Insomma una storia di burocrazia mista all'abituale ottusità populista che, oltre ai musei, in alcuni giorni canonici vede le città anche senza autobus pubblici: Primo maggio, Pasqua, Ferragosto, Natale e Capodanno. In quelle parti del mondo dove queste feste sono tali, in quei giorni ci si sposta, si va ai musei, si leggono i giornali e si vedono le news televisive con soluzione di continuità, ma nell'Italia papalina e statalista, in nome dei diritti alle feste (tutti insieme in coda da qualche altra parte) e della rigida burocrazia, l'interruttore viene spento. I danni sono palesi per tutti e si evidenziano nell'aspetto economico.
Ci verrebbe da invitare le autorità, nazionali e locali, a riflettere su come superare velocemente questa impasse, ma ci rendiamo conto che parleremmo contro dei muri di gomma con dietro macchine infernali.

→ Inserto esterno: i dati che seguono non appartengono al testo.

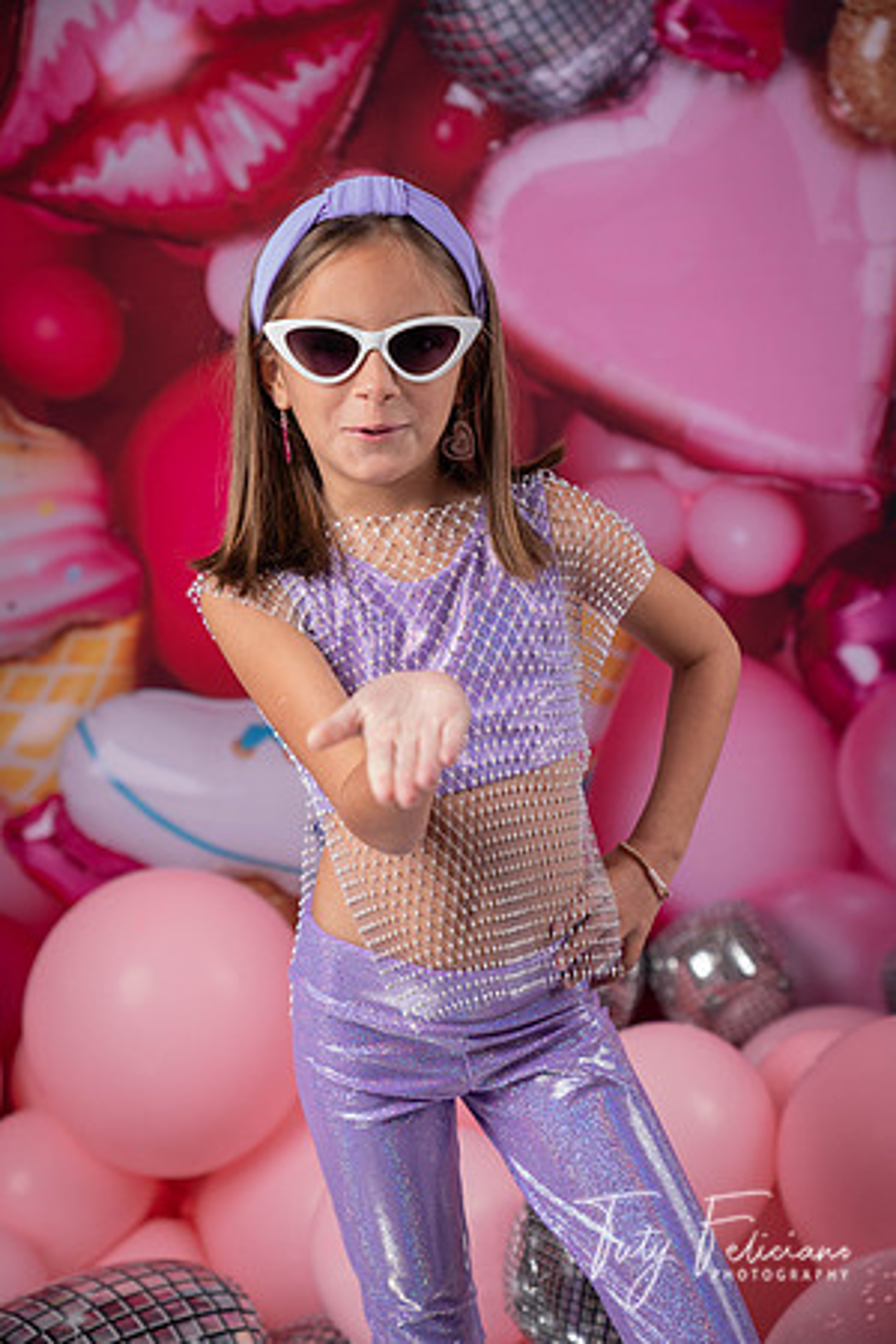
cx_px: 448
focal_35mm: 64
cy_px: 672
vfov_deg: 31.4
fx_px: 2389
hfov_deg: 21.2
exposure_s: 1/250
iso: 64
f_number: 3.2
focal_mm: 64
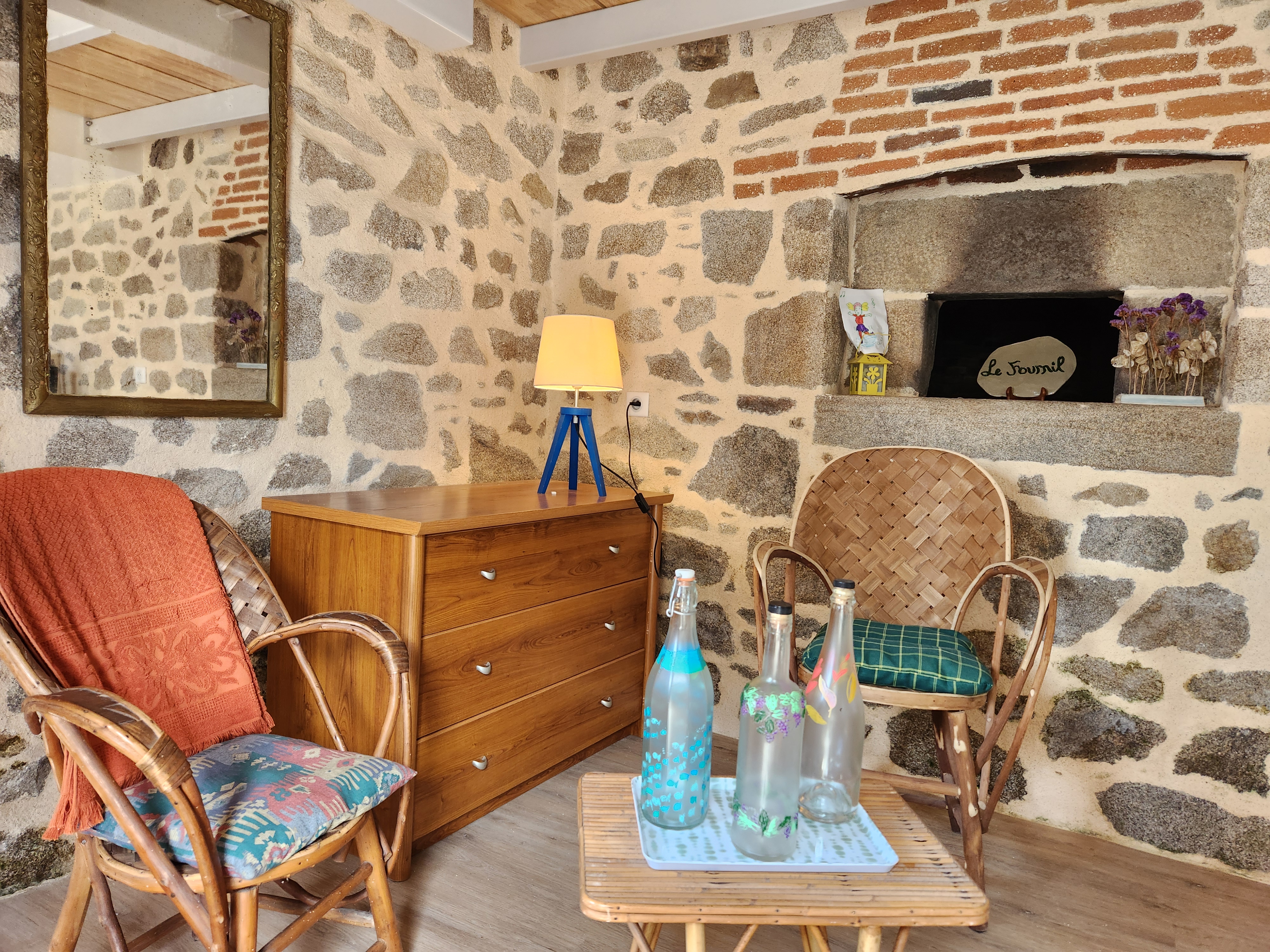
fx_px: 844
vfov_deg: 58.9
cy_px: 476
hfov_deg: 73.9
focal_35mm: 23
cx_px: 635
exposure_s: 1/120
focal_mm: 5.4
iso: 160
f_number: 1.8
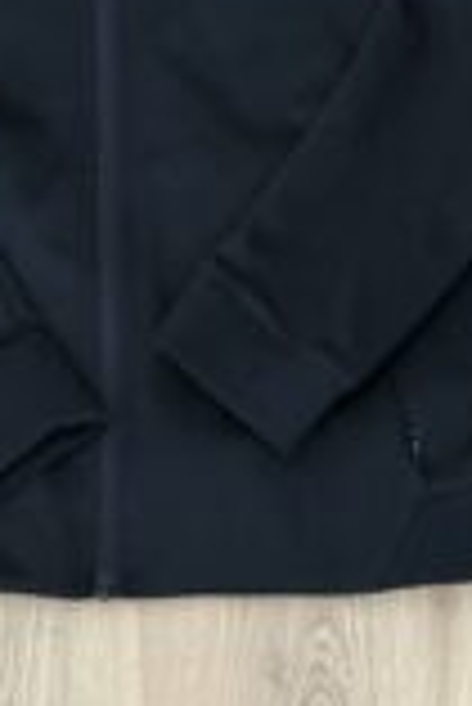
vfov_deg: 14.6
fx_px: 2708
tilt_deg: -69.6
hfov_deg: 9.9
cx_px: 99
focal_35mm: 138
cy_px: -27
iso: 400
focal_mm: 5.96
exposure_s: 1/30
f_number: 1.6
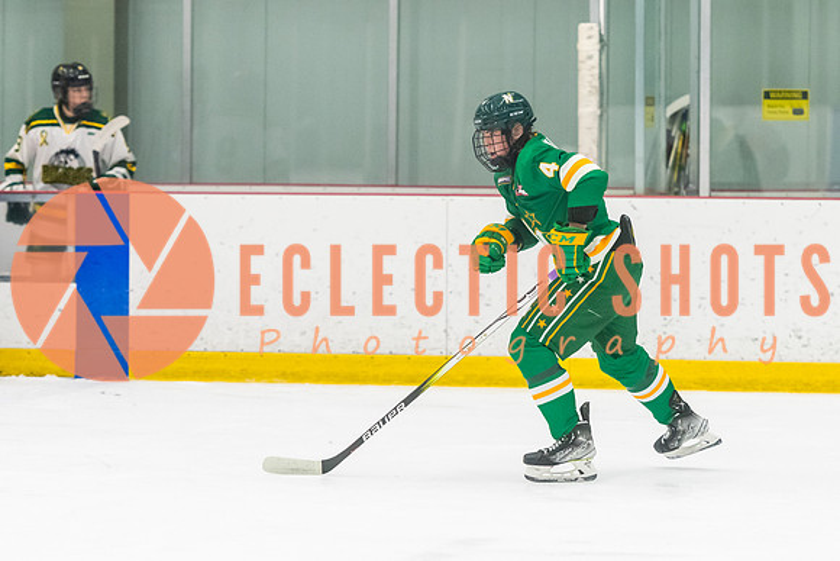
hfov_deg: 9.7
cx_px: 475
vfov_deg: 6.5
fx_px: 4963
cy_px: 227
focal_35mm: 213
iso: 3200
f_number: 2.8
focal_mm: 135
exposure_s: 1/800
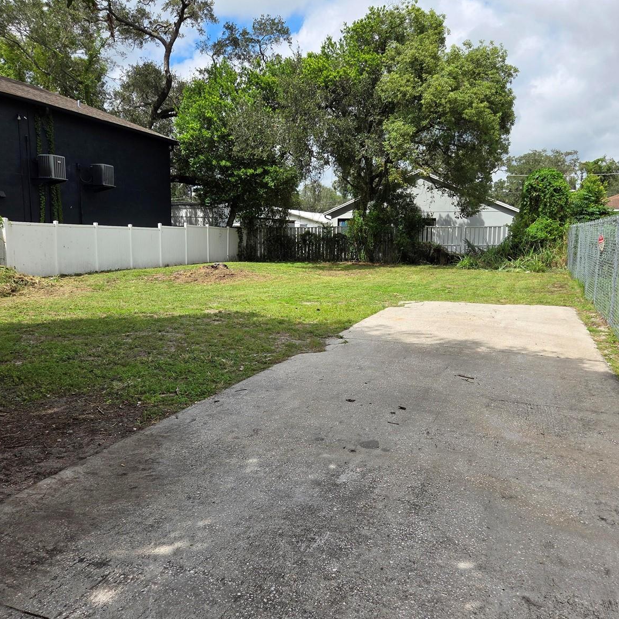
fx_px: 566
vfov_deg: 57.3
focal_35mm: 28
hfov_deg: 57.3
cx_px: 330
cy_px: 316
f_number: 1.8
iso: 80
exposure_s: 1/3882
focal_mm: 5.4
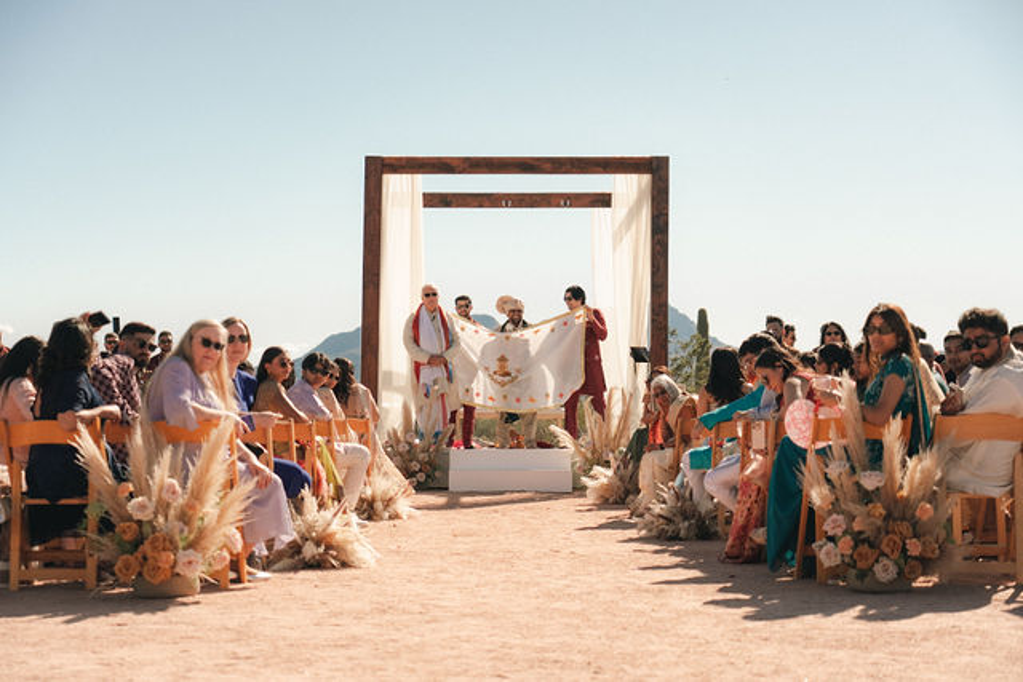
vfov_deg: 20.9
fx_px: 1854
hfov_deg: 30.8
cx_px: 512
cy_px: 341
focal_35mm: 65
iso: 160
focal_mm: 64
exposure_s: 1/3200
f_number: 4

Ad esserne coinvolti sarebbero il ministero del Lavoro e quelli dei Beni culturali e dei Trasporti, le amministrazioni comunali e provinciali di città come Firenze (e relativi consigli di quartiere e amministrazioni dei comuni delle rispettive aree metropolitane), nonché le amministrazioni regionali di appartenenza e –perché no– le amministrazioni delle comunità montane, quindi i sindacati, i prefetti, i comandanti delle forze dell'ordine (quattro o cinque) e le varie associazioni di categoria (commercianti, albergatori, trasporto pubblico e privato, etc.), insomma un “ambaradan” incredibile, simile a quello che sfila davanti al premier designato quando deve formare un governo sì da capire chi scontentare meno. Solo l'idea di metterli tutti insieme fa venire i brividi alla schiena e rimpiangere quando c'era il Podestà, con poteri esecutivi ben diversi dal suo successore Prefetto. Ma siccome il Podestà non ci piace e, allo stato dei fatti, la missione sarebbe impossibile, forse il primo passo –molto timido, ma primo– sarebbe vendere gioielli come Uffizi e Accademia a privati veri (con la totale esclusione di quei finti privati che hanno il capitale pubblico), sì che dalle logiche della burocrazia e dei finti diritti si passerebbe a quelle del profitto e della concorrenza, potendo decidere di essere aperti o chiusi quando e quanto lo ritengono opportuno e comprendendo –per esempio– che la quantità di biglietti di questi due giorni di chiusura sarebbe più che sufficiente a coprire le spese. Fantascienza? Non per imprenditori, lavoratori, consumatori, ma probabilmente lo è per i burocrati.